Updated Sept. 17, 2013 at 4:17 a.m.
Victoria County Sheriff T. Michael O'Connor carefully pinned a badge on a man he hopes will continue his office's success.
Rope outlines the five points of a star on the badge to pay homage to the region's history, O'Connor said.
"We're not all cowboys, but we do cowboy up and go after the bad guys," O'Connor said.
O'Connor swore in Jeffrey L. Wendling as his new chief deputy Monday and simultaneously breathed a sigh of relief.
"It's been a very long and, I'd say, treacherous 10 months," O'Connor said.
Previous chief deputy Terry Simons died of a heart attack Nov. 7.
But O'Connor believes Wendling is a good fit. He not only has 44 years of law enforcement experience but also specializes in counter drug and counterintelligence.

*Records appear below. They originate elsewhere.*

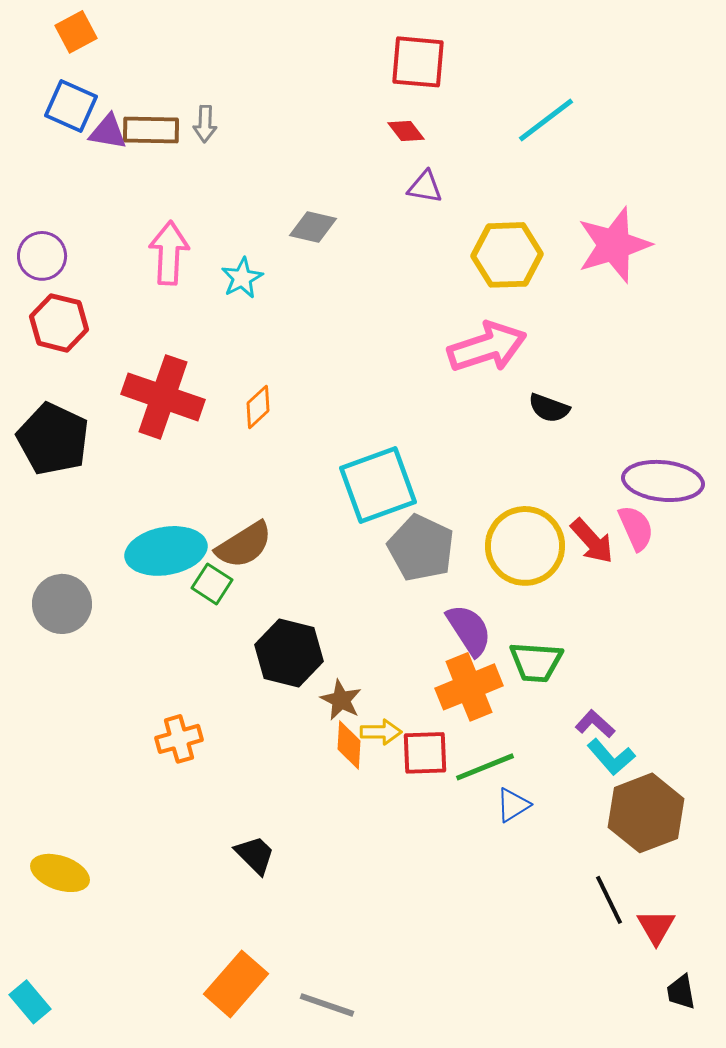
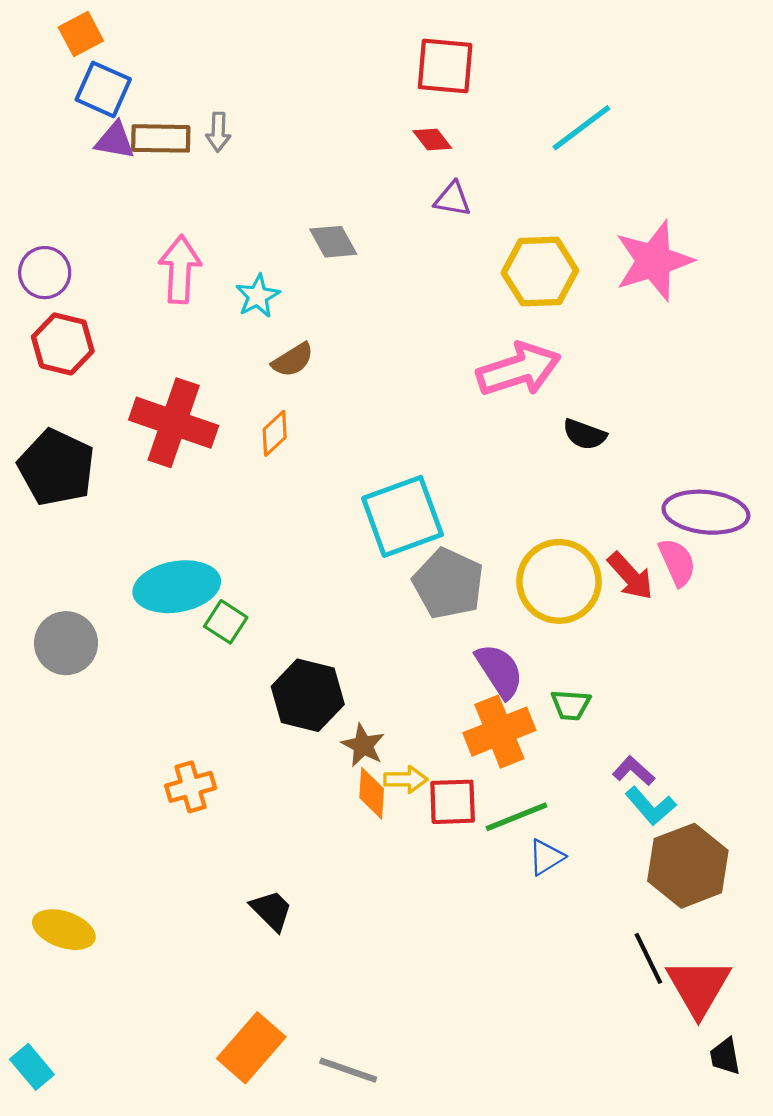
blue square: (71, 106) -> (103, 89), moved
gray diamond: (313, 227) -> (333, 242), turned 48
brown semicircle: (244, 545) -> (293, 360), moved, size x0.7
green trapezoid: (536, 662) -> (571, 705), size x0.7
red triangle: (656, 927) -> (698, 987), size x1.6

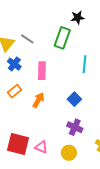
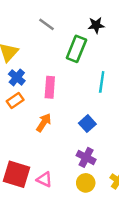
gray line: (27, 39) -> (47, 24), moved
orange rectangle: (15, 91) -> (15, 101), moved
yellow circle: (69, 153) -> (86, 183), moved

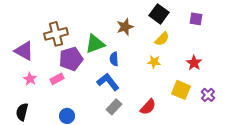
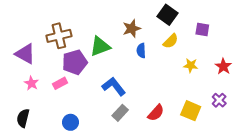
purple square: (196, 19) -> (202, 30), moved
blue semicircle: (114, 59) -> (141, 51), moved
yellow star: (154, 62) -> (191, 65), moved
red star: (194, 63) -> (223, 66), moved
yellow square: (181, 90) -> (191, 111), moved

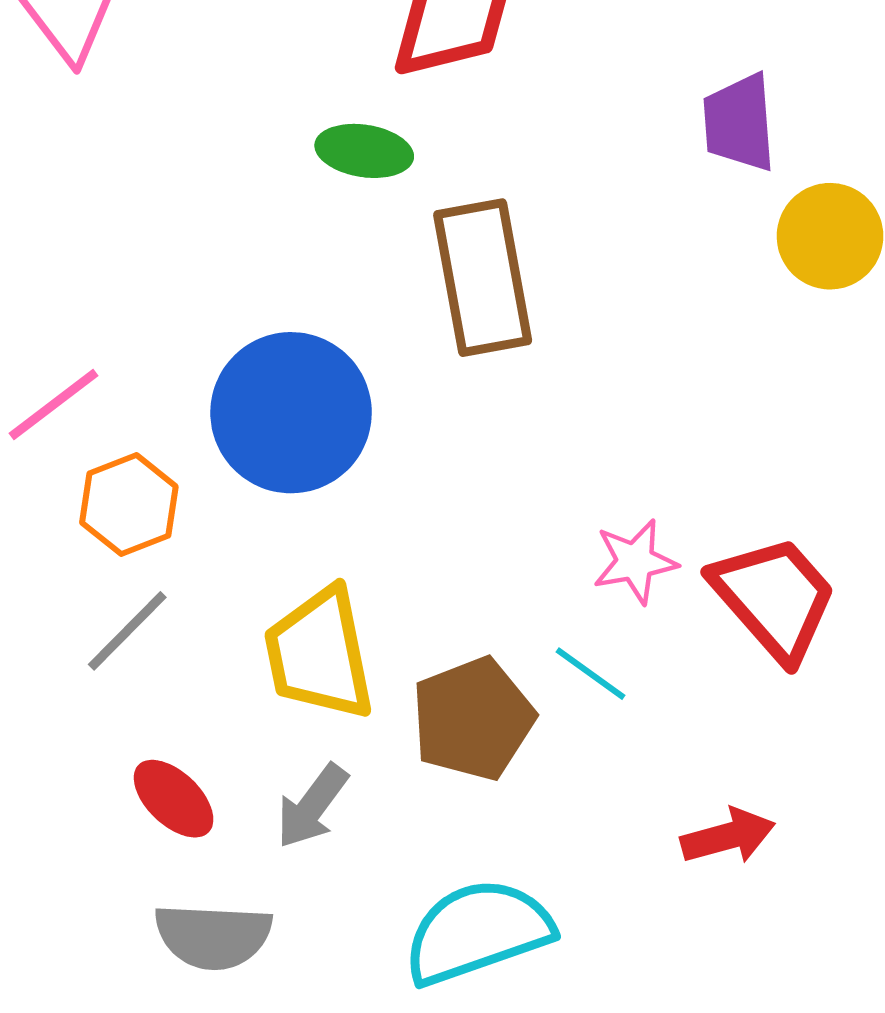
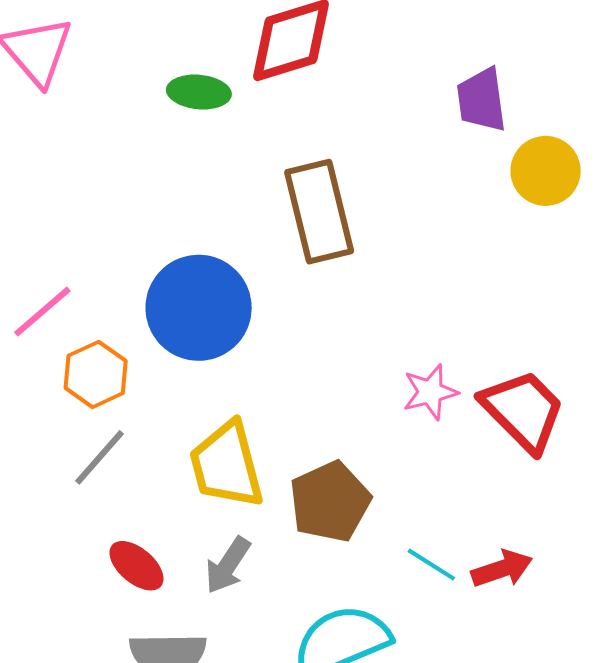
green ellipse: (364, 151) -> (199, 92), moved
cyan line: (590, 674) -> (431, 565), moved

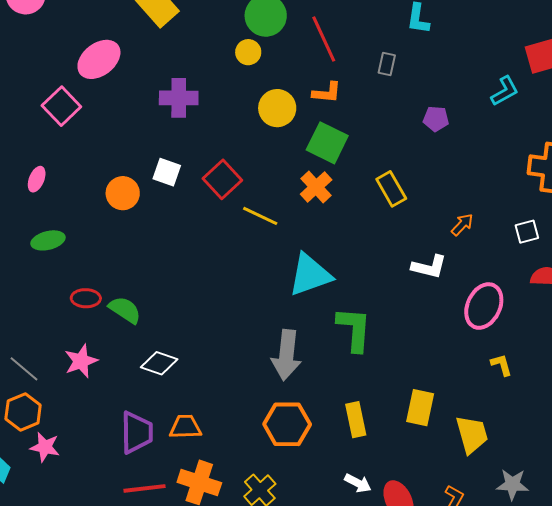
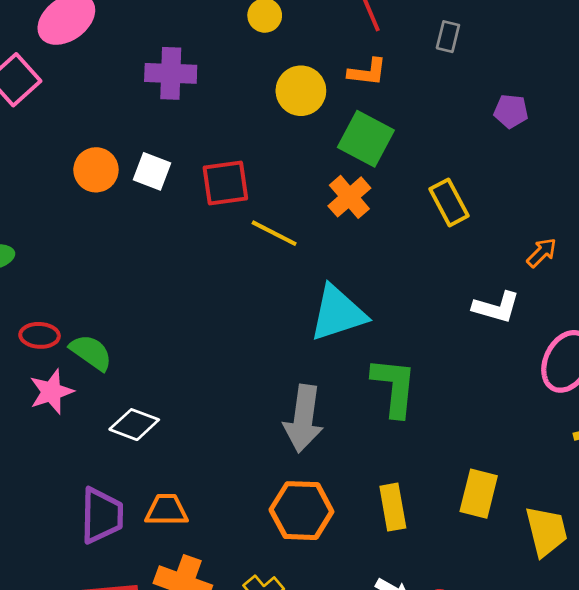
red square: (222, 179) -> (225, 183), turned 33
orange circle: (123, 193) -> (96, 170), moved
pink star: (81, 361) -> (51, 392), moved

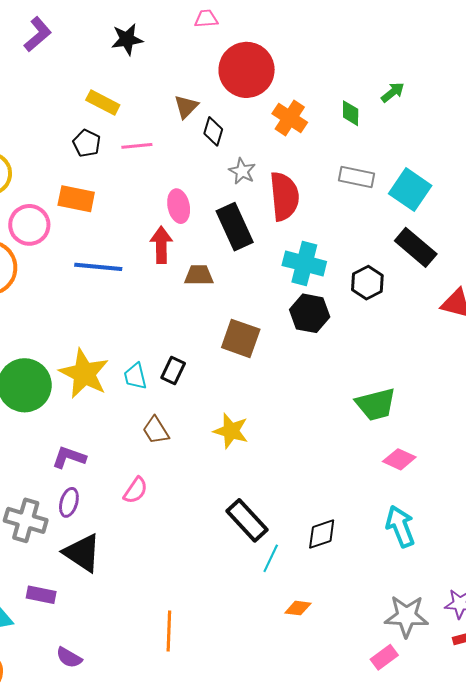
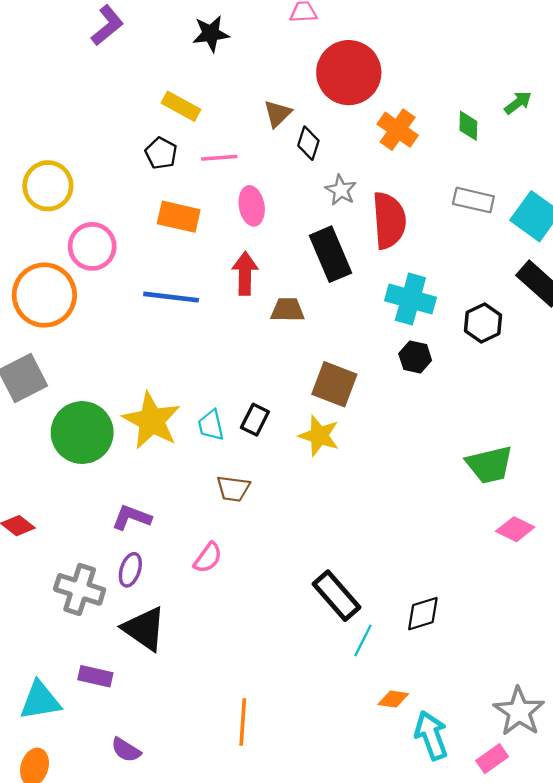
orange rectangle: (76, 199) -> (179, 217), moved
pink ellipse: (179, 206) -> (252, 206), moved
black hexagon: (310, 313) -> (415, 357), size x0.7
brown trapezoid: (156, 430) -> (233, 489), turned -52
yellow star: (231, 431) -> (319, 436), moved
cyan arrow: (400, 526) -> (431, 735), moved
gray star: (406, 616) -> (519, 712), turned 30

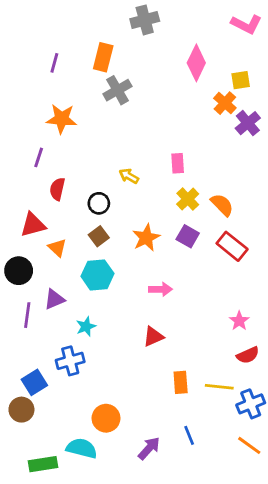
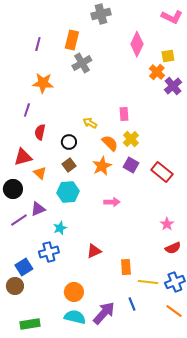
orange semicircle: (222, 205) -> (110, 143), moved
purple line: (27, 315) -> (19, 220), turned 48
red triangle: (153, 337) -> (94, 251), moved
yellow line: (219, 387) -> (148, 282), moved
cyan semicircle: (82, 448) -> (75, 317), moved
purple arrow: (149, 448) -> (104, 313), size x1.4

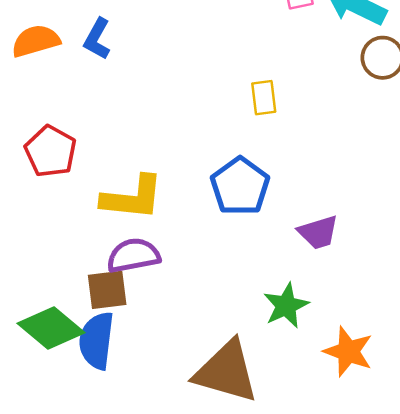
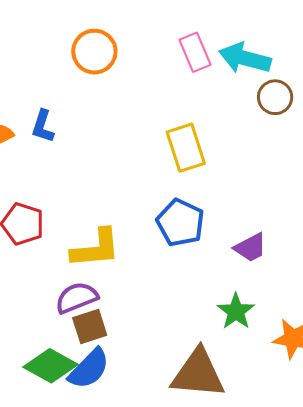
yellow rectangle: (264, 98) -> (186, 148), size x1.6
purple semicircle: (133, 255) -> (77, 298), moved
blue semicircle: (97, 341) -> (89, 369), turned -132

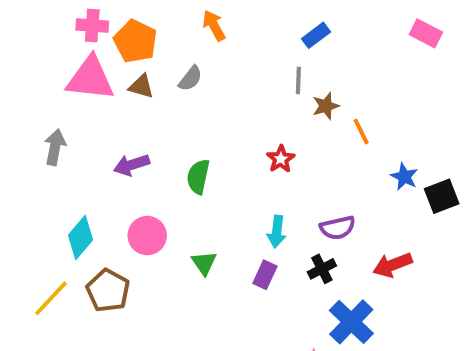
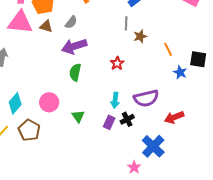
orange line: (361, 131) -> (168, 49), moved
purple arrow: (131, 165) -> (74, 46), moved, size x1.4
black square: (442, 196) -> (198, 59), moved, turned 30
purple semicircle: (338, 228) -> (146, 98), size x1.4
black cross: (322, 269) -> (127, 119), moved

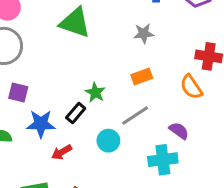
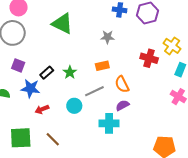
orange semicircle: (191, 87) -> (122, 84), moved
black rectangle: (76, 113) -> (47, 73), moved
purple semicircle: (179, 131) -> (122, 105), turned -72

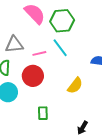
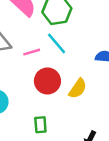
red circle: (33, 76) -> (47, 81), moved

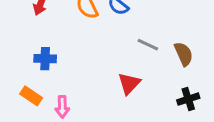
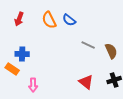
red triangle: (129, 83) -> (86, 82), moved, turned -35
orange rectangle: (31, 96) -> (12, 69), moved

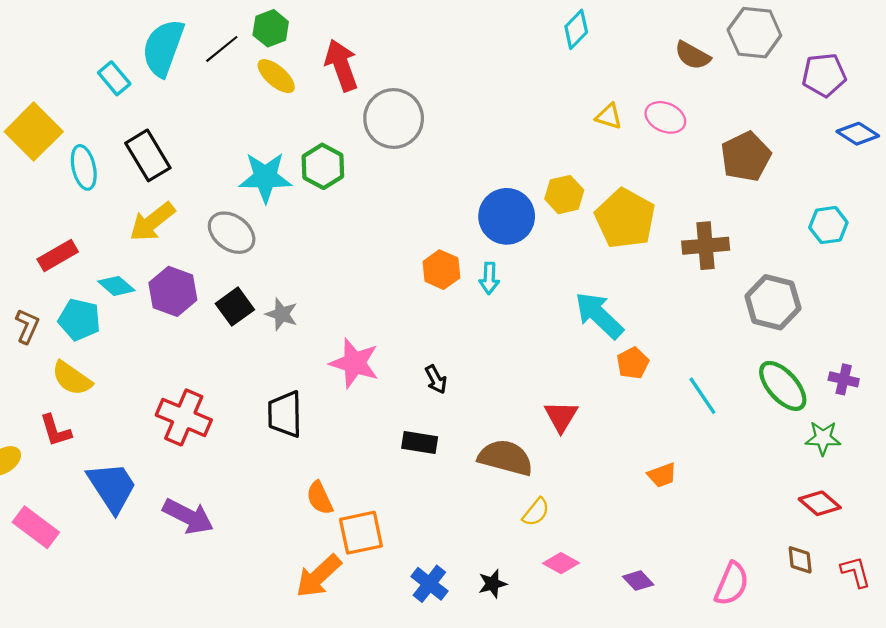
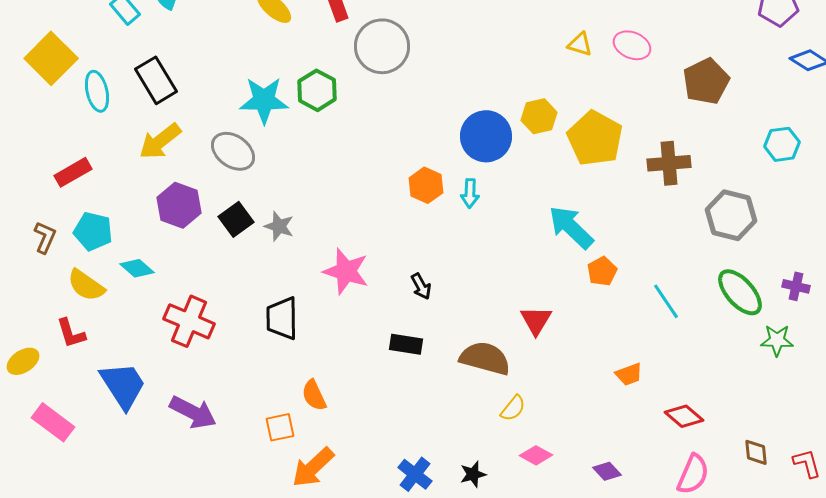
cyan diamond: (116, 286) -> (137, 268), moved
red diamond: (820, 503) -> (684, 416), moved
orange square: (361, 533) -> (280, 427), moved, size x0.7

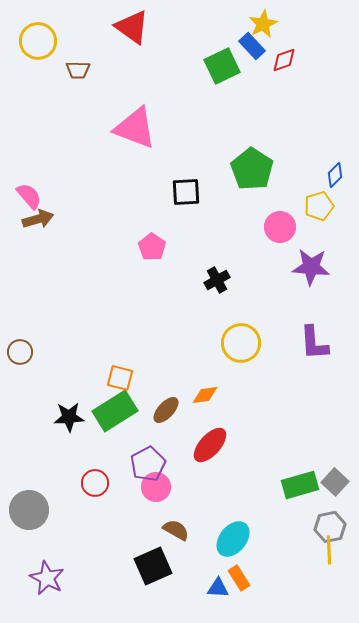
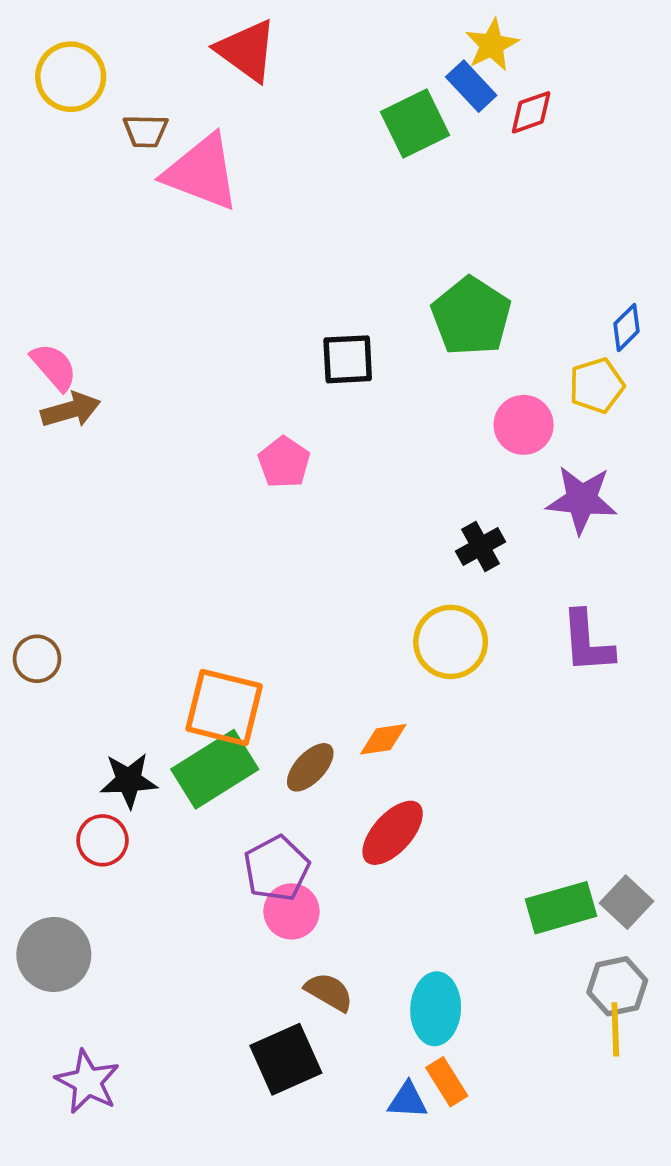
pink triangle: (135, 128) -> (202, 172), moved
black cross: (217, 280) -> (481, 546), moved
orange square: (120, 378) -> (224, 707), size x1.6
red circle: (95, 483) -> (102, 840), moved
cyan ellipse: (233, 539) -> (436, 1009), turned -36

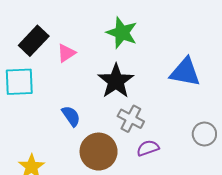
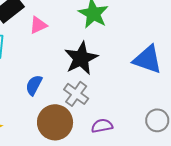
blue semicircle: (71, 116) -> (34, 85), turned -125
gray cross: (131, 119) -> (76, 94), moved

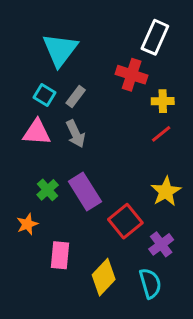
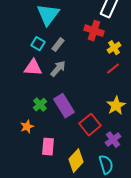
yellow cross: (163, 101) -> (114, 48), turned -32
gray arrow: (76, 134) -> (58, 69), turned -114

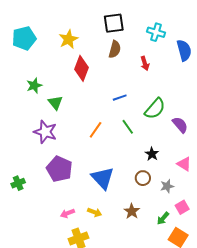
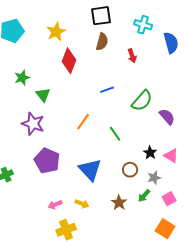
green line: (128, 127) -> (115, 134), moved
black star: (152, 154) -> (150, 153), moved
green arrow: (163, 218) -> (144, 196), moved

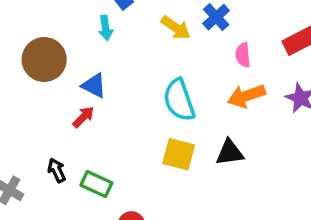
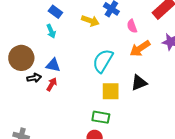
cyan semicircle: (179, 100) -> (103, 61), turned 65
black arrow: (57, 170) -> (34, 78), moved, turned 120
green rectangle: (96, 184) -> (101, 117), moved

"I've already started working out so I can be one or two steps ahead of him," O'Connor said of how the two men will race to the door to respond to emergencies.
Wendling, 65, is already reviewing organizational charts and advocating for salary increases for sergeants, lieutenants, captains, chief deputy and sheriff.
While the sheriff office's starting salaries for deputies are on par with the police department, its higher positions earn anywhere from $15,000 to $25,000 less than they would at the police department, he said.
That's because deputies are not paid extra for earning higher degrees or certifications, which is a common practice. The extra pay will help the office recruit and retain talented deputies, Wendling said.
"We need to tell the people of Victoria County just how important we are to their lives, to their quality of life," Wendling said. "Sometimes, we may seem like just part of the landscape until they need us."
He thought the commissioners understood that and was thankful for what the court already approved for the sheriff's office in this year's budget.
The sheriff is paid $83,224, and the chief deputy is paid $72,260, according to the 2014 county budget.
Wendling also wants to ensure the office has enough deputies to answer every call in the office's about 850-square-mile service area. While he admires O'Connor's efforts to combat cybercrime, cybercrimes will likely be placed under the special crimes unit's umbrella as Wendling ascertains what resources are available.
"O'Connor's got a global view and thinks outside of the box. That's what it's all about," Wendling said. "There is nothing broken here."
Wendling is a native of Dallas and is married to Freya M. Halili, of San Juan, Batangas Province, Philippines. The Wendlings have one son, Michael, a 38-year-old information technology director for a multinational pharmaceutical company.